Revenir à un apprentissage organisé du vocabulaire, de ses nuances, de ses racines, et remettre en place un apprentissage progressif des structures de la langue et de leurs évolutions, serait probablement un moyen efficace de favoriser une égalité des chances de plus en plus utopique. Hélas, pour le moment, sous prétexte qu'on "fait" du français dans toutes les disciplines, on n'en "fait" plus en Français ! Il faut aussi admettre que ces apprentissages qui servent de base à tous les autres, demandent des efforts, des répétitions, des exercices c'est-à-dire du temps. Diluer, pendant toute la durée de la scolarité obligatoire l'apprentissage de la langue dans la lecture "cursive", les IDD (itinéraires de découvertes) et autres ateliers , c'est le condamner à disparaître. C'est pour cela qu'aux formules dont notre Ministre se satisfait nous préférerions du temps pour faire acquérir par nos élèves la maîtrise de leur langue. Or ce temps nous est refusé. Il est vrai que le temps, c'est de l'argent : des heures à payer et des professeurs à former. Pourtant, quel avenir professionnel et social pour ceux qui ne maîtrisant pas leur propre langue peineront toujours, quoi qu'en disent nos hommes politiques, à en acquérir une seconde ? Pourtant, quel exercice de la "citoyenneté" sans connaissance de la langue ? Il est vrai que, même dans ce domaine, notre société se satisfait souvent de l'ersatz .
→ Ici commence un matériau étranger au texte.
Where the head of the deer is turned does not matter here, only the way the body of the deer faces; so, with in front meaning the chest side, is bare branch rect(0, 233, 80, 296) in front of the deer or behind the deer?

N'est-ce pas le cas dans notre profession ? le professeur cède le pas à l'enseignant, et les concours de recrutement de professeurs évoluent de façon à prendre en compte "des qualités professionnelles". On peut ainsi constater que chaque réforme du CAPES diminue le poids (nombre des épreuves et part des coefficients) des épreuves dites "scientifiques" ou "disciplinaires", et valorise les capacités à gérer une classe, à l'animer, voire à la maîtriser. Le nombre des universitaires dans les jurys diminue et ON nous annonce qu'il faudra revoir la composition de ces jurys pour y introduire davantage "d'acteurs du terrain ". Derrière cette proposition se retrouve une cléricature pédagogicoadministrative qui a réussi à imposer ses vues et ses intérêts. On la retrouve aussi derrière les projets de réforme du CAPES : ON laisse entendre que l'étude de l'Ancien Français n'est guère utile pour enseigner dans les collèges. On susurre qu'il ne serait pas vraiment indispensable de maintenir une épreuve de grammaire d'Ancien Français au CAPES de lettres modernes : cette épreuve permet-elle vraiment de repérer les meilleurs dispositions pour l'enseignement du français en collège ? L'organisation des concours coûte très cher, une épreuve en moins, surtout si elle n'est pas pertinente, serait tout bénéfice. Former les gens au moindre prix, leur donner rapidement une sorte de kit de survie plus psychologique que pédagogique, certains semblent le souhaiter : incapables d'enseigner et d'instruire, ces nouveaux professeurs de français deviendront tout naturellement des défenseurs de l'animation, du transdisciplinaire, du travail en équipe, de la formation continue et des techniques de gestion de groupes, en somme, de parfaites marionnettes.

Il est vrai que les professeurs de français sont appelés à jouer bien des rôles : examinateur à l'EAF (épreuve anticipée de Français du baccalauréat) vous recevrez jusqu'à 15 listes, toutes différentes, d'une vingtaine de textes chacune, desquelles vous allez devoir extraire une batterie de questions adaptées à la façon dont les textes ont été étudiés et susceptibles, soyons sérieux, de recevoir de la part de l'élève une réponse pertinente ! Ne vous prenez pas trop au jeu : le fossé entre les ambitions affichées de ces épreuves et des programmes des classes de première et la pauvreté des exigences réelles (en matière de correction de la langue, de connaissance des figures de style et de leurs effets, de connaissances historiques ... ) est tel que tous vos efforts ne serviront quasiment de rien : qui vous donnera la réplique ? Très peu de candidats, presque aucun, et le Ministère va en prendre acte, le déplorer, et profiter de l'occasion pour alléger encore les programmes et les exigences ("il faut s'adapter aux élèves") et vider notre discipline de ce qui faisait son intérêt pour les professeurs et pour les élèves.